Auto elettriche, l’Europa sfida Cina, Corea e Giappone sulle batterie

L’Oriente è leader indiscusso nella produzione di batterie, ma l’Europa ha tutte le intenzioni di recuperare terreno. Ecco come

Europa vs Cina: non solo batterie

Con Tesla che spinge la costruzione della sua Gigafactory a Berlino, proprio nel cuore dell’Europa, governi e compagnie automotive non possono che fare da osservatori anche se qualche risultato dovuto agli investimenti inizia ad intravedersi.
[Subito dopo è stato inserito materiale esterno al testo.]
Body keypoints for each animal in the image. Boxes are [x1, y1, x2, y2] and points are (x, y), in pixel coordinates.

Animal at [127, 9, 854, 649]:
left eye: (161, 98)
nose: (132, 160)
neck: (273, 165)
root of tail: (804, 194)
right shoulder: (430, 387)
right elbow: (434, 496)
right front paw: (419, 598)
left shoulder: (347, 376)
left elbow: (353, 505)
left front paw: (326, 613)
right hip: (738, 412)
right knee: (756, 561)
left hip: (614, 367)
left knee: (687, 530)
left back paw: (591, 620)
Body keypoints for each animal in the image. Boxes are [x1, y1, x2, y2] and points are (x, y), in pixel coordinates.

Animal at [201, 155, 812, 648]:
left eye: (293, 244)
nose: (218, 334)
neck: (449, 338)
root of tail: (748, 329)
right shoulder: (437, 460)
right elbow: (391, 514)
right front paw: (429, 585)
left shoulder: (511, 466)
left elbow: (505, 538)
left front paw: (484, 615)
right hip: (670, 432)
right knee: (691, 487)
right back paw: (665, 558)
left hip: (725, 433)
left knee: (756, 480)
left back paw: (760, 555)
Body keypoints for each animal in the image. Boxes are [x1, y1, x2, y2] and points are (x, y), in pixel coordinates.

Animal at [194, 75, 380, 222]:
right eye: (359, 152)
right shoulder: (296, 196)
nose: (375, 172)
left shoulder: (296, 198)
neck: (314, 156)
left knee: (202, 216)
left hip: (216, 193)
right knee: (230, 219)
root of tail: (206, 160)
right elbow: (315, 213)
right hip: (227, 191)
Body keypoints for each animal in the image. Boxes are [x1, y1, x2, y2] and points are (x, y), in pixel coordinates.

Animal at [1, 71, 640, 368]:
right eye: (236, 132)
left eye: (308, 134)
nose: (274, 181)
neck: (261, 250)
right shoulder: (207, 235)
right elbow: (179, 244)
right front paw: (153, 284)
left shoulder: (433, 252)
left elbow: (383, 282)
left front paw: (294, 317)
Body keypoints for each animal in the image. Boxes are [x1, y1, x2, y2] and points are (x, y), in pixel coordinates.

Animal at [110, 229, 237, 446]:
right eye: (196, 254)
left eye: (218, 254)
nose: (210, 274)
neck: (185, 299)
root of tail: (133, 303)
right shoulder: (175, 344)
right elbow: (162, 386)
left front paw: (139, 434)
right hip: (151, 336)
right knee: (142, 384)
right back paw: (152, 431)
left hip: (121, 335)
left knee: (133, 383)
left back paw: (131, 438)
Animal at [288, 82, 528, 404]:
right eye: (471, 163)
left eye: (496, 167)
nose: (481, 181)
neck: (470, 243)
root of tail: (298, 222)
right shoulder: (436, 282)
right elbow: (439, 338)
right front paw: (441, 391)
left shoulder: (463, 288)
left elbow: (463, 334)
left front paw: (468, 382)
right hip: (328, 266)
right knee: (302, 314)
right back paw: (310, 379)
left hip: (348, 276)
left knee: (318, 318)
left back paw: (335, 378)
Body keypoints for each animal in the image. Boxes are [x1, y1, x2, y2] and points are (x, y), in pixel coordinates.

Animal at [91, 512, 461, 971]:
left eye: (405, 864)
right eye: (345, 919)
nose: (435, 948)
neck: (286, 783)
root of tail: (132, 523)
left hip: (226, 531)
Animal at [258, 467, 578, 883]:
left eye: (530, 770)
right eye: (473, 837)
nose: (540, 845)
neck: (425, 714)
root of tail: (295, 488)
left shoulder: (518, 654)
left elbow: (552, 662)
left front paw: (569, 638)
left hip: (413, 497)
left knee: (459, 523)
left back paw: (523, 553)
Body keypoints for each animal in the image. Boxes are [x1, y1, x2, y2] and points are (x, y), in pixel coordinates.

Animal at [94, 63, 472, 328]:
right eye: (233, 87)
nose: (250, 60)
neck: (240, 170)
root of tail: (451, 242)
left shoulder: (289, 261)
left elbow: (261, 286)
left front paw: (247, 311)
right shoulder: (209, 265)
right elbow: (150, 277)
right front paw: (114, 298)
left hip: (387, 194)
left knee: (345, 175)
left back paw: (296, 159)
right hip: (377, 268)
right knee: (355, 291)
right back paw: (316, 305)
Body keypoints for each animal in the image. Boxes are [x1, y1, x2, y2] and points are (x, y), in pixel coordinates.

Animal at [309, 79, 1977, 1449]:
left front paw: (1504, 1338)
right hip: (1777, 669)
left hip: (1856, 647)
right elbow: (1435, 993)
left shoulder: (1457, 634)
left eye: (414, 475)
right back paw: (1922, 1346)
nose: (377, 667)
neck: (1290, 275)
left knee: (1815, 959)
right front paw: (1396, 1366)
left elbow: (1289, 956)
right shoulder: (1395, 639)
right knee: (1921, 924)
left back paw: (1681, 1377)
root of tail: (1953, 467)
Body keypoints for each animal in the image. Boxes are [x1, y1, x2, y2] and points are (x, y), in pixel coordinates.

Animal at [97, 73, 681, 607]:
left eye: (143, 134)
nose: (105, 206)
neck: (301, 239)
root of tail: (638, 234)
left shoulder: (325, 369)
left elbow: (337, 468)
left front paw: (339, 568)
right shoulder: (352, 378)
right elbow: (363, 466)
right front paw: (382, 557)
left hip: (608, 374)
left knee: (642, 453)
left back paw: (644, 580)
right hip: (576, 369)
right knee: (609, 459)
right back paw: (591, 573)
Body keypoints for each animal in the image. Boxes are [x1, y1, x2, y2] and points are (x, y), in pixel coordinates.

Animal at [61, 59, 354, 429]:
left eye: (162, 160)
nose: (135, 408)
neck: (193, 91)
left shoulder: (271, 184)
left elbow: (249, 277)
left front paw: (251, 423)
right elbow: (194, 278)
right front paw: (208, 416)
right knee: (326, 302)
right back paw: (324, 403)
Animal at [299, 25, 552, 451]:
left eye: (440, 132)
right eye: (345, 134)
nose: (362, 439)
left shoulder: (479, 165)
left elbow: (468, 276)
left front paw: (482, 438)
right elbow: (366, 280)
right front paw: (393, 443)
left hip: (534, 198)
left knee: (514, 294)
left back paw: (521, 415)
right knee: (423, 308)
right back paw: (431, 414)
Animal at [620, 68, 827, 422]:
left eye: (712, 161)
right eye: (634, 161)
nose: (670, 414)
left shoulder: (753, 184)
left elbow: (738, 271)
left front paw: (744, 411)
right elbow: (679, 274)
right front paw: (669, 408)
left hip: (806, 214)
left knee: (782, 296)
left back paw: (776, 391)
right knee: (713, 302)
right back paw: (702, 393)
Volkswagen ha stimato oltre 15 miliardi di euro per la costruzione di sei fabbriche di batterie tutte europee e l’espansione della rete di stazioni di ricarica – sono proprio le tanto nominate colonnine a rappresentare un possibile collo di bottiglia nel proseguo dell’elettrificazione.Istogramma relativo al numero di colonnine pubbliche rese disponibili da Cina, Europa, USA e Giappone tra il 2015 e il 2020

La commissione europea ha inoltre stabilito un obiettivo: 30 milioni di veicoli zero emissioni circolanti entro il 2030 ed il tutto favorito da una copertura, per quanto riguarda la domanda di batterie, pari al 90%. Noti i piani dell’Europa e delle compagnie produttrici di batterie, i rimanenti attori in gioco sono governi e Case automobilistiche. Entrambi dovranno supportare il mercato con incentivi e piattaforme innovative dedicate alle auto elettriche. La tecnologia e le motivazioni ci sono, occorre aspettare che gli investimenti rendano economicamente sostenibili, sia per i clienti finali che per le compagnie produttrici, acquisto e produzione della prossima auto elettrica.